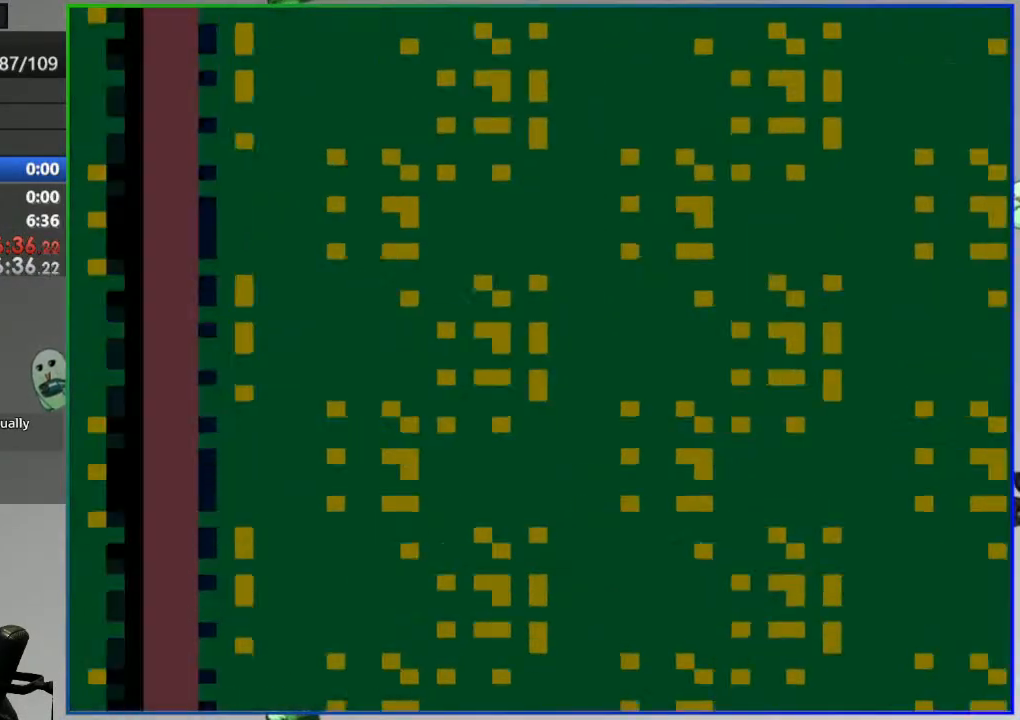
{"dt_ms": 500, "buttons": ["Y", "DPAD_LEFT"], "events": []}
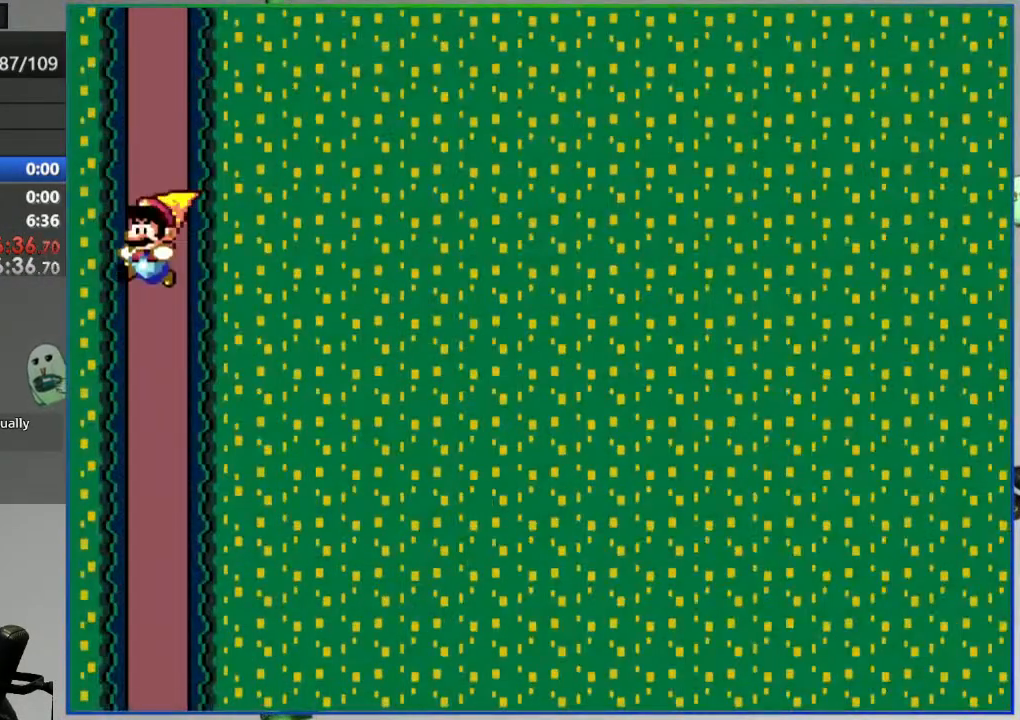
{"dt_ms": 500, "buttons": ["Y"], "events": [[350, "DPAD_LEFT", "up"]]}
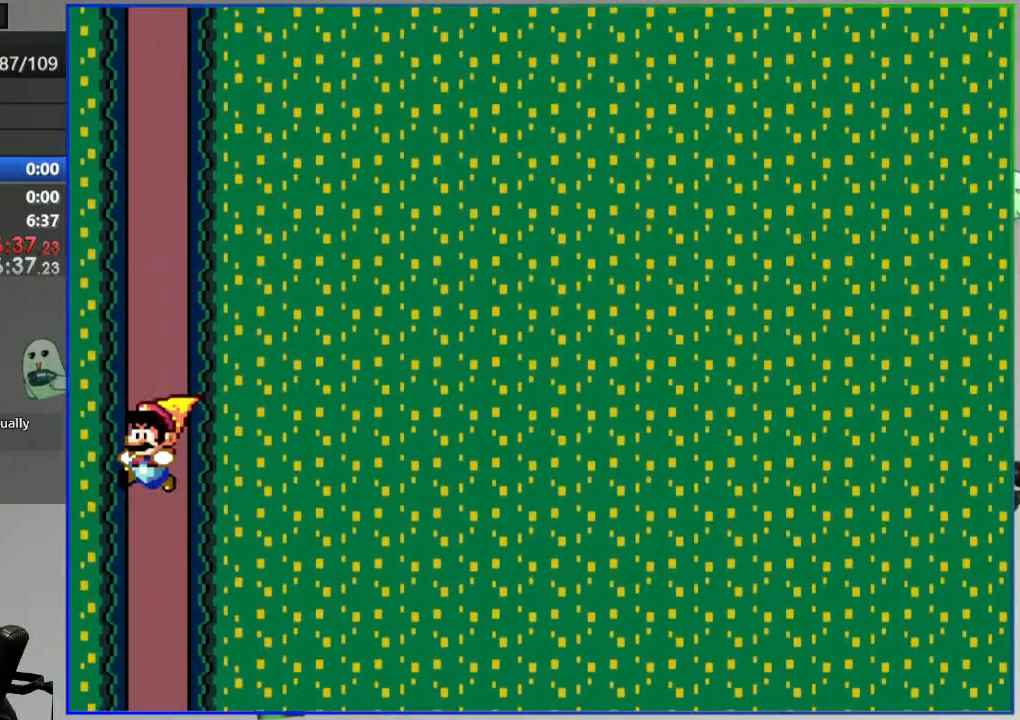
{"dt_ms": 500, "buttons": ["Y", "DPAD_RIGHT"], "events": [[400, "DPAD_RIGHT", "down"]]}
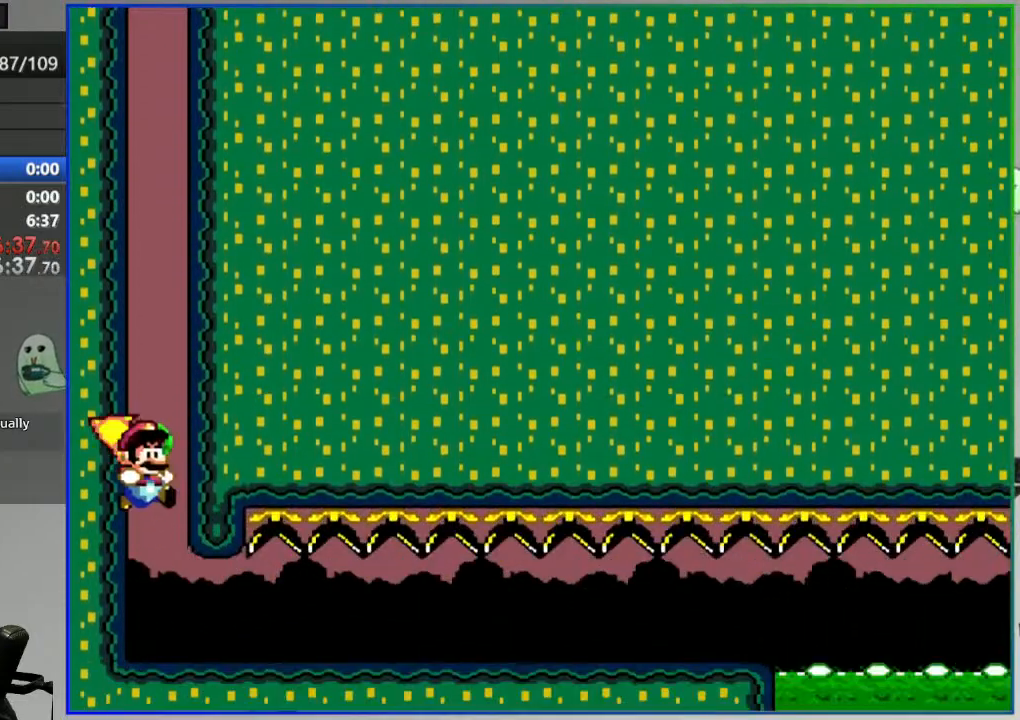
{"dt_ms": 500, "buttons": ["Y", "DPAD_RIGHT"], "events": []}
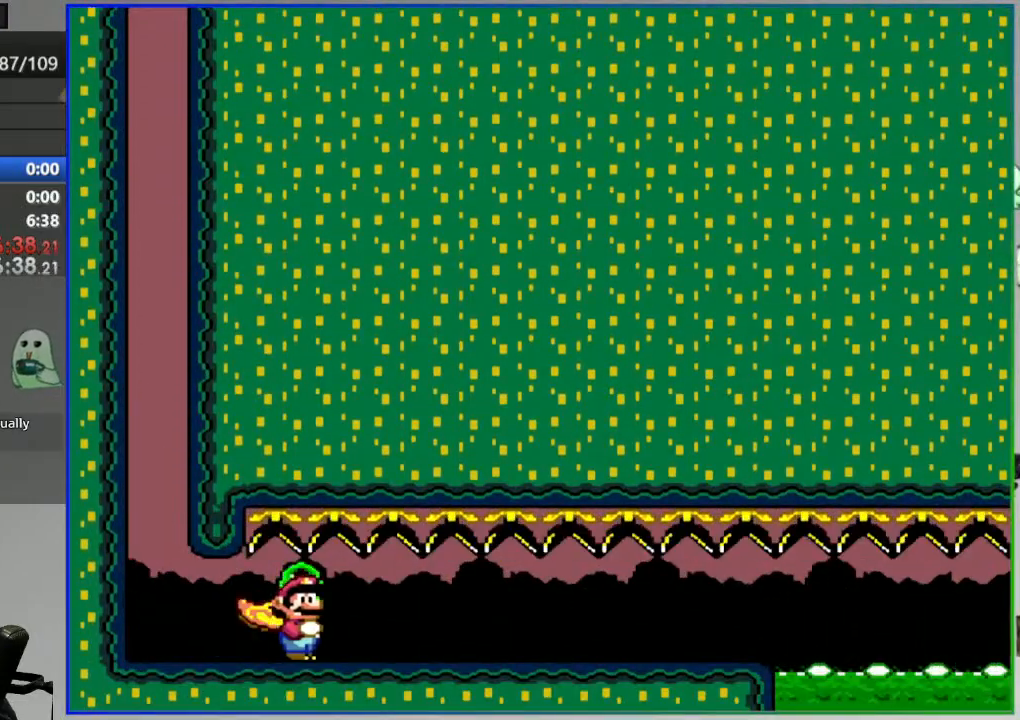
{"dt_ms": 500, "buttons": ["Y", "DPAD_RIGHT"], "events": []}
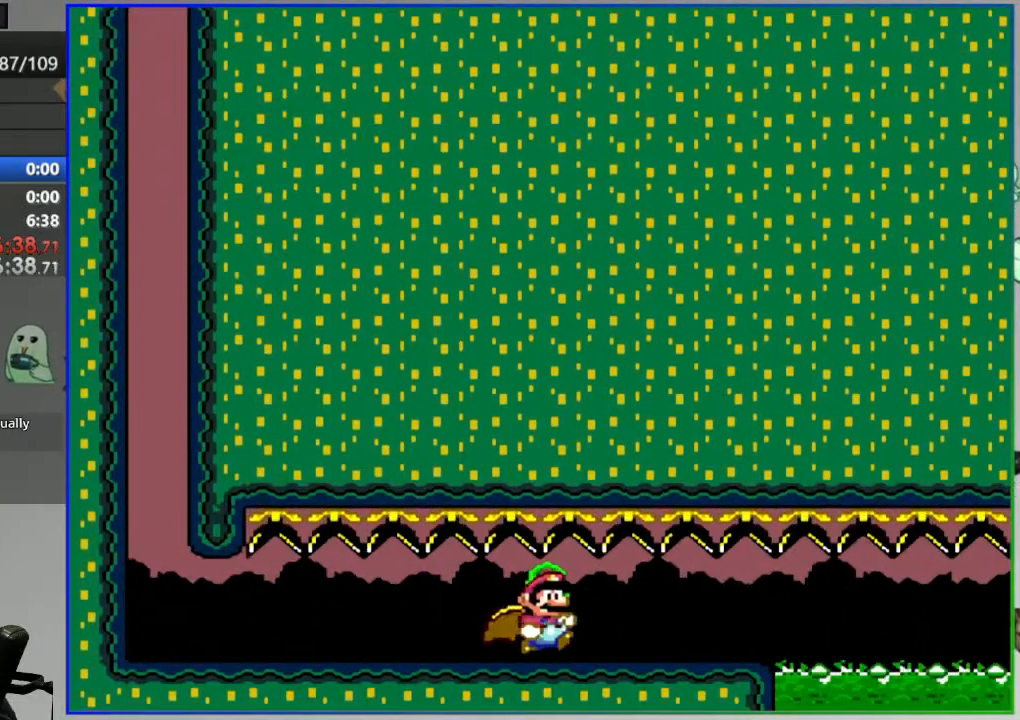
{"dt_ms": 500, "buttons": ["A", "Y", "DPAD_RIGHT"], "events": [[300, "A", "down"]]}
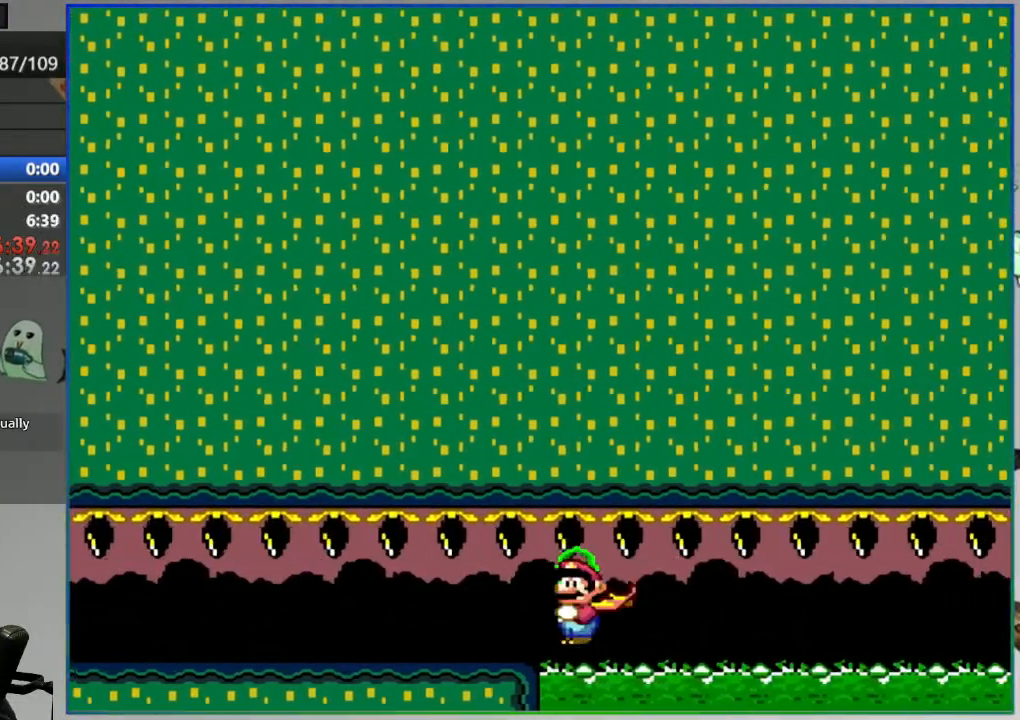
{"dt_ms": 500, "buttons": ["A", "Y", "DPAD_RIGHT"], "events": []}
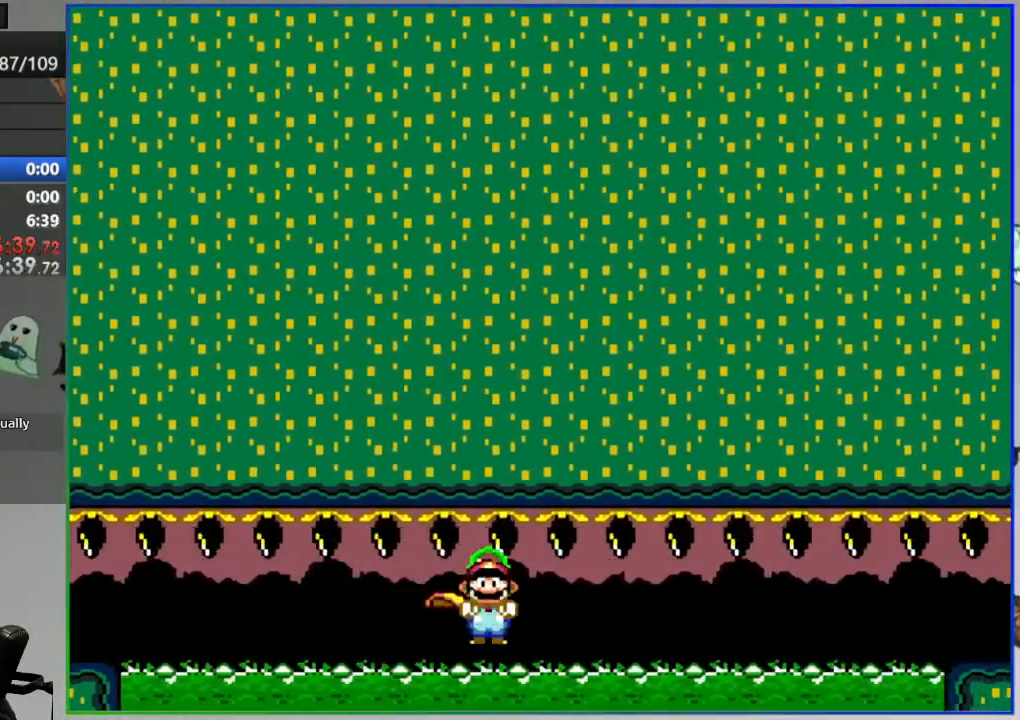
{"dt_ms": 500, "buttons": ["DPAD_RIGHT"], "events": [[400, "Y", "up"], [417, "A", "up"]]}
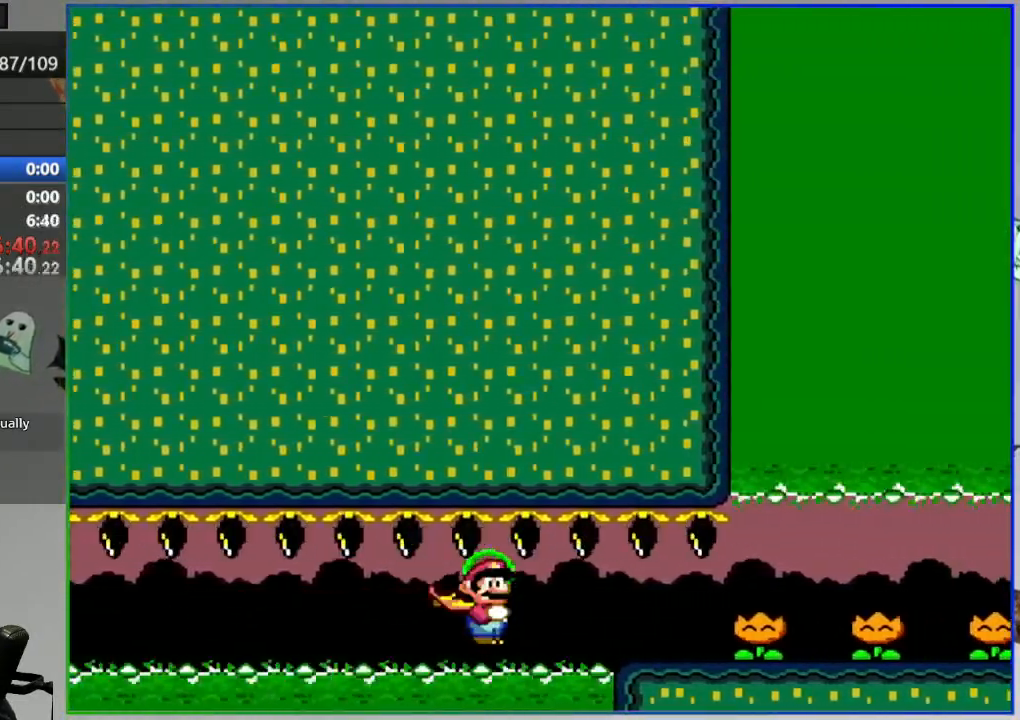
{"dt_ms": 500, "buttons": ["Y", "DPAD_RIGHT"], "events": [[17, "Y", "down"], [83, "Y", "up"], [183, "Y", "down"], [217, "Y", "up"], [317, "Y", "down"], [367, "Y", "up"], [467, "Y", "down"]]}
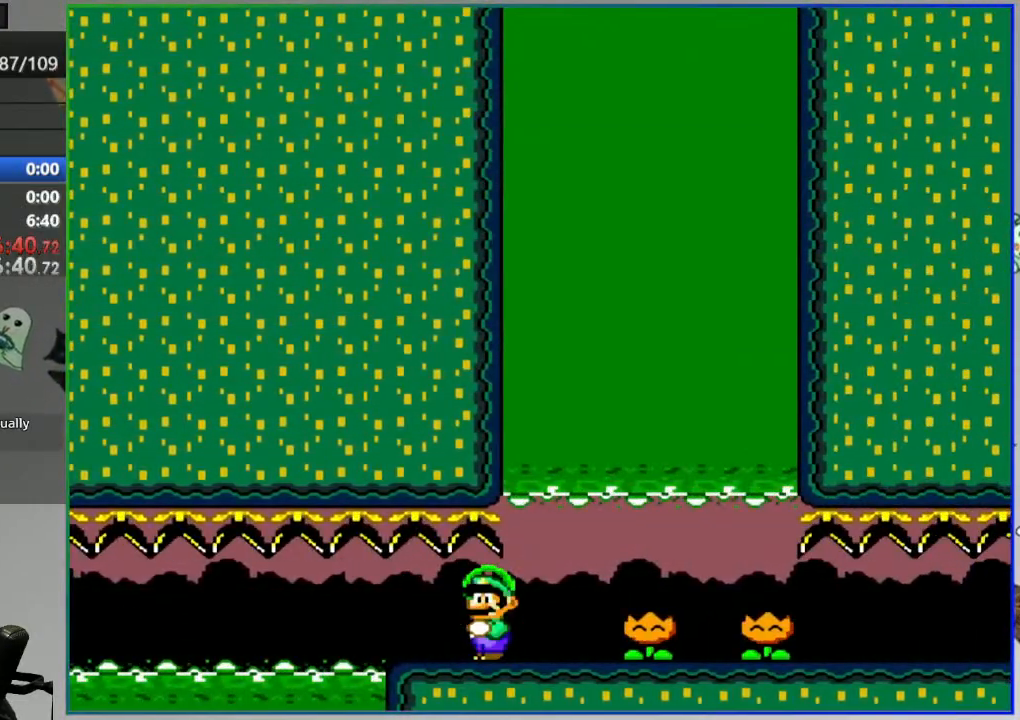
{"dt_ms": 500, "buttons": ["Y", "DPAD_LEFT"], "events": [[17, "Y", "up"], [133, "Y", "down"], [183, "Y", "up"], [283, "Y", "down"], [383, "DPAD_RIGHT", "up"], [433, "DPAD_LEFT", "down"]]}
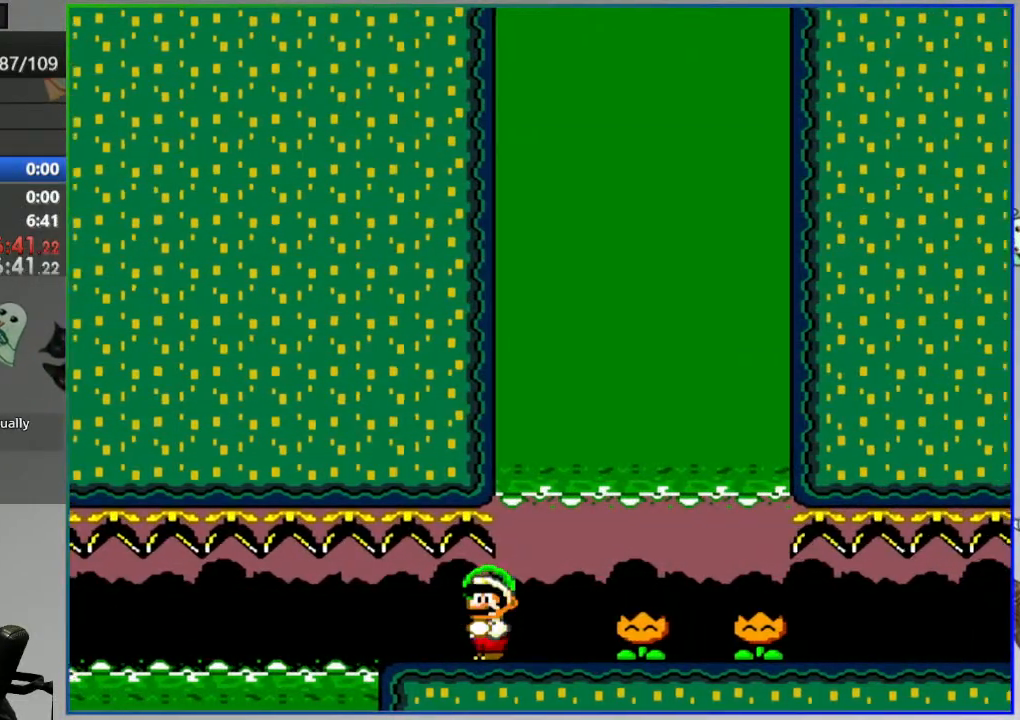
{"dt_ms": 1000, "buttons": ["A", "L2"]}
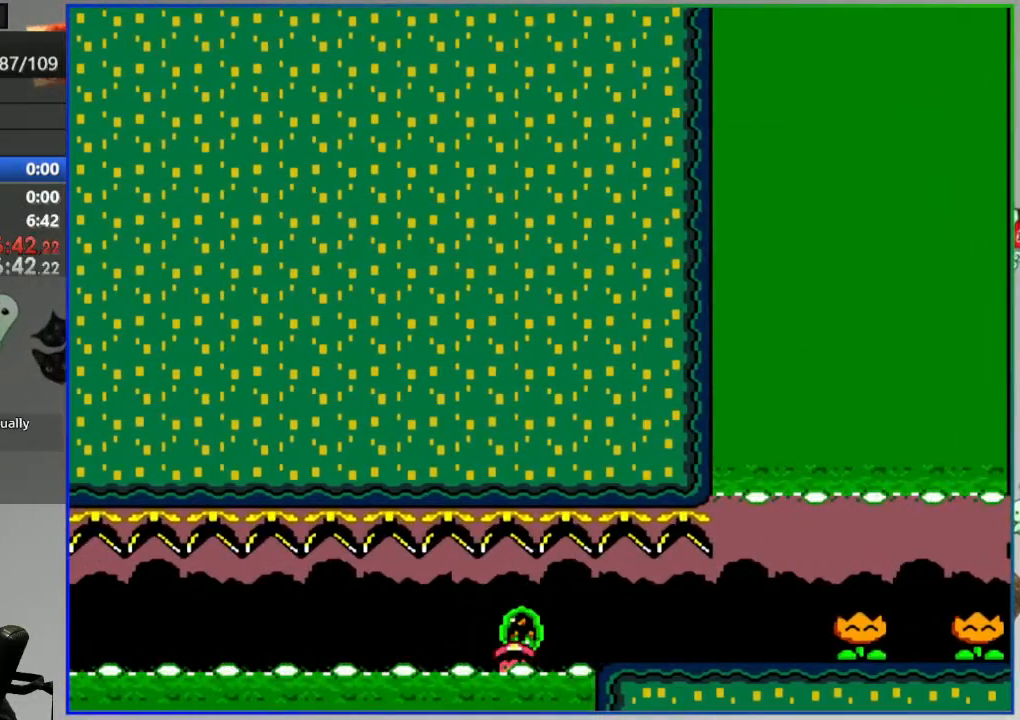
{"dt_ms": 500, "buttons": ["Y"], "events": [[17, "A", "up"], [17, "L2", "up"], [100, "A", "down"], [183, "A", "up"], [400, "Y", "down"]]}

——

- _Your instructions_
Look over the listing. Pull out every line with the string "down" in it.

- _Solution_
{"dt_ms": 500, "buttons": ["Y", "DPAD_RIGHT"], "events": [[400, "DPAD_RIGHT", "down"]]}
{"dt_ms": 500, "buttons": ["A", "Y", "DPAD_RIGHT"], "events": [[300, "A", "down"]]}
{"dt_ms": 500, "buttons": ["Y", "DPAD_RIGHT"], "events": [[17, "Y", "down"], [83, "Y", "up"], [183, "Y", "down"], [217, "Y", "up"], [317, "Y", "down"], [367, "Y", "up"], [467, "Y", "down"]]}
{"dt_ms": 500, "buttons": ["Y", "DPAD_LEFT"], "events": [[17, "Y", "up"], [133, "Y", "down"], [183, "Y", "up"], [283, "Y", "down"], [383, "DPAD_RIGHT", "up"], [433, "DPAD_LEFT", "down"]]}
{"dt_ms": 500, "buttons": ["Y"], "events": [[17, "A", "up"], [17, "L2", "up"], [100, "A", "down"], [183, "A", "up"], [400, "Y", "down"]]}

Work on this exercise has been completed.